結果としては、政治的な論点への認識のコストを踏まえながらも、政治を「会話の通貨」というフレームで、私的生活空間との関わりで政治を捉える有権者の能力を評価するものである。

稲増一憲 『政治を語るフレーム 乖離する有権者、政治家、メディア』。東京大学出版会。2015

有権者の政治に対する能力の高さは民主主義が有効に機能するかに関わる問題である。

従来は、政治的エリートのもつ政治的な信念との比較で、一般有権者の政治に関わる能力が低いと判断されていたが、質・量の2面から成る研究結果に基づき、一般有権者の政治に関わる能力は低くないという結果を導くのが本書。

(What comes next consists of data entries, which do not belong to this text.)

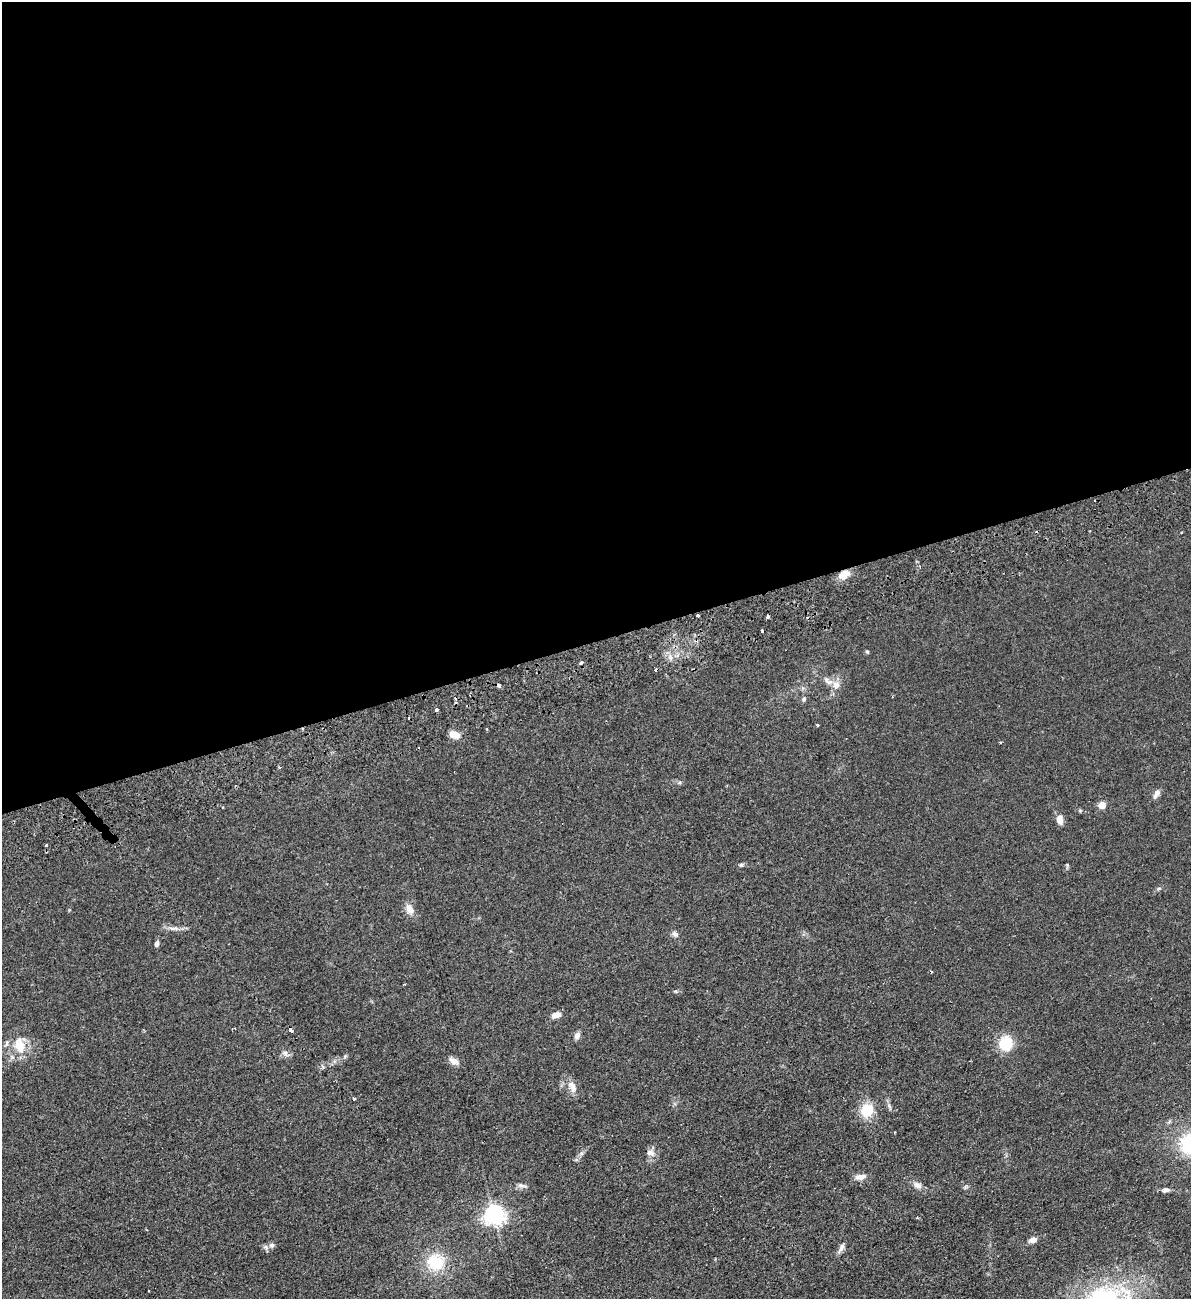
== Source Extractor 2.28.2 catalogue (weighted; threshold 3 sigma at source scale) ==
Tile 2 of 4 x 4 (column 2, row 1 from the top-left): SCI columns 1355-2543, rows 3948-5244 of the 5207 x 5300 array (HDU 1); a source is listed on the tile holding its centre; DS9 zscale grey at full resolution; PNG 1193 x 1301 px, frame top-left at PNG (2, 2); no overlay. Shown black and unused: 49% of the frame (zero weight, under 2 of 3 exposures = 3% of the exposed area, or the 3 px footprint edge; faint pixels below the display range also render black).
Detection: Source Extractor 2.28.2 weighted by HDU 2 'WHT'; one run over the whole footprint, this tile lists its part. Background 0.0587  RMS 0.009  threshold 0.0405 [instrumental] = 3 sigma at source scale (4.5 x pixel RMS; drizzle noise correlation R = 1.50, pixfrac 1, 0.05/0.05 arcsec/px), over >= 5 px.
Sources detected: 50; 4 cosmic-ray / hot-pixel residue — not listed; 1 inside a brighter listed object's ellipse — not listed separately; the other 45 listed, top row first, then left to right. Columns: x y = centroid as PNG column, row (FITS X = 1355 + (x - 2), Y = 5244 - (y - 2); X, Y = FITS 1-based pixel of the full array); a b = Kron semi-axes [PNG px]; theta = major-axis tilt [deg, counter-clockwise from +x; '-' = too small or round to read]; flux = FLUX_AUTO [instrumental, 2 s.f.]
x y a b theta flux
844 574 16 9 39 8.1
698 615 3 3 - 5.6
762 630 3 2 - 1.7
867 652 5 4 - 1
581 663 3 3 - 2.5
499 685 4 3 - 3.5
836 685 10 9 - 5.6
804 699 6 5 - 1.6
436 710 3 3 - 2.6
817 725 4 3 - 0.76
487 729 3 2 - 0.79
455 735 12 7 -19 8.4
1001 742 3 3 - 1.3
1157 793 12 6 58 3.8
1102 805 7 6 - 7.2
1060 819 10 6 -82 6.9
46 846 3 3 - 1.5
741 865 6 5 - 1.5
1159 888 6 4 19 1.2
409 909 15 9 -66 6.3
174 928 14 4 4 3.7
675 934 8 6 -22 2.5
157 944 7 5 74 2.4
556 1015 10 6 9 6.1
290 1031 3 3 - 23
577 1036 9 6 63 3.3
1005 1044 13 12 - 27
19 1046 19 12 -77 17
285 1053 7 7 - 2.5
454 1061 11 7 -20 5.6
573 1087 17 8 -63 6.7
354 1099 3 3 - 1.3
867 1110 13 12 - 21
650 1153 10 7 -10 3.9
860 1177 12 6 10 5.9
522 1185 12 4 -13 2.6
917 1185 11 8 -24 4.4
1166 1190 10 5 2 2.8
494 1215 7 6 - 480
1033 1240 8 5 14 4.6
272 1245 7 6 - 2.7
841 1247 12 6 64 3.4
435 1262 20 17 -27 28
149 1291 3 2 - 1.6
1102 1298 54 33 24 90
Overlapping masked pixels (flux is a lower limit): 2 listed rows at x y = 844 574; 698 615
Isophote crosses this tile's border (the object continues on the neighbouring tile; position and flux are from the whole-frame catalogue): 1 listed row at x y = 1102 1298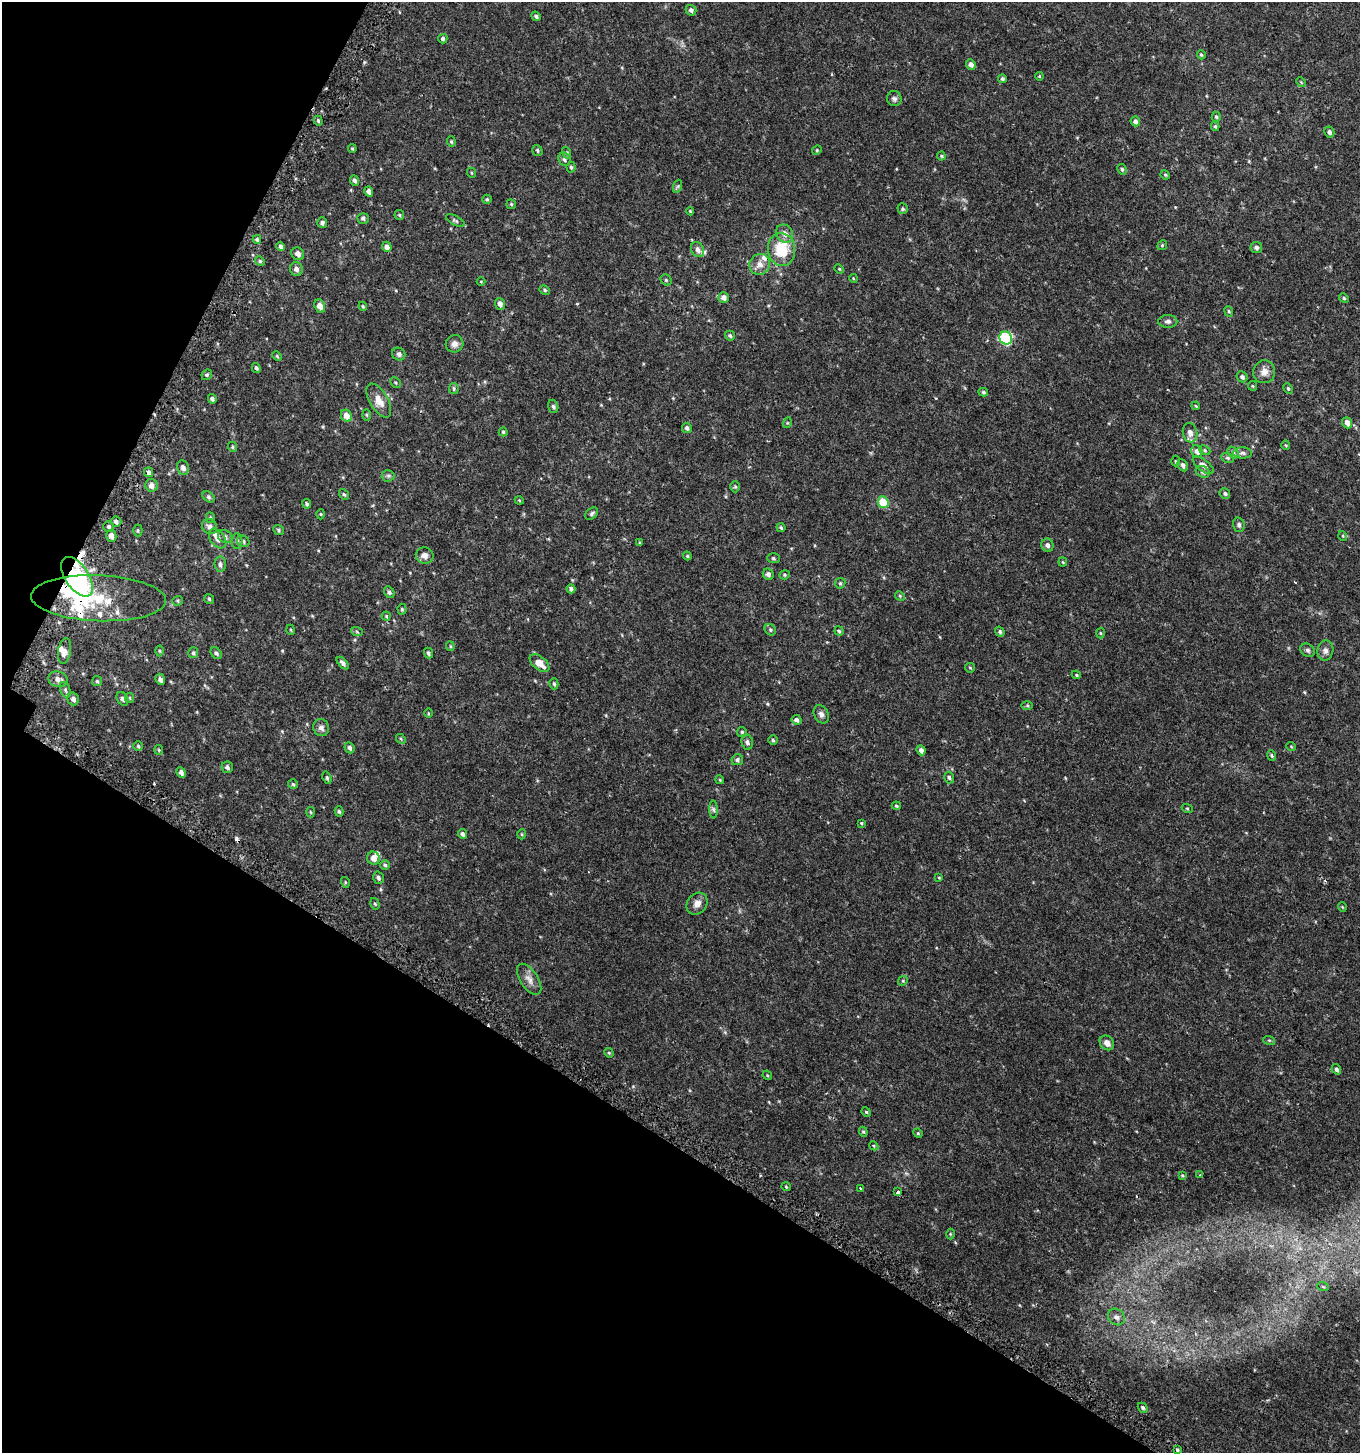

一般有権者の政治的な事案への捉え方(フレーム)は、政治的エリートの捉え方とは異なり、また政治に関わる判断をするための労力(政治的な事案に対して一定の見解を持つための情報収集や判断の労苦)と結果(自らの行動が政治を変化させるには微小)のコストパフォーマンスを勘案して認知資源を節約して判断しようとするものである。

しかし、一般有権者のもつ政治を捉えるフレーム(抽象的概念、居住地域、個人の生活、仕事の経験、そして会話の通貨)を、質・量の2方向の調査から明確にすることで、これらのフレーム、特に「会話の通貨」(私的生活におけるコミュニケーションのツールとして政治を使う)は、政治を一般有権者から切り離さないようにするためにも有効に働いている。

こういったフレームは、一般有権者を政治参加につなげるきっかけとなり、民主主義に貢献すると著者は結論づける。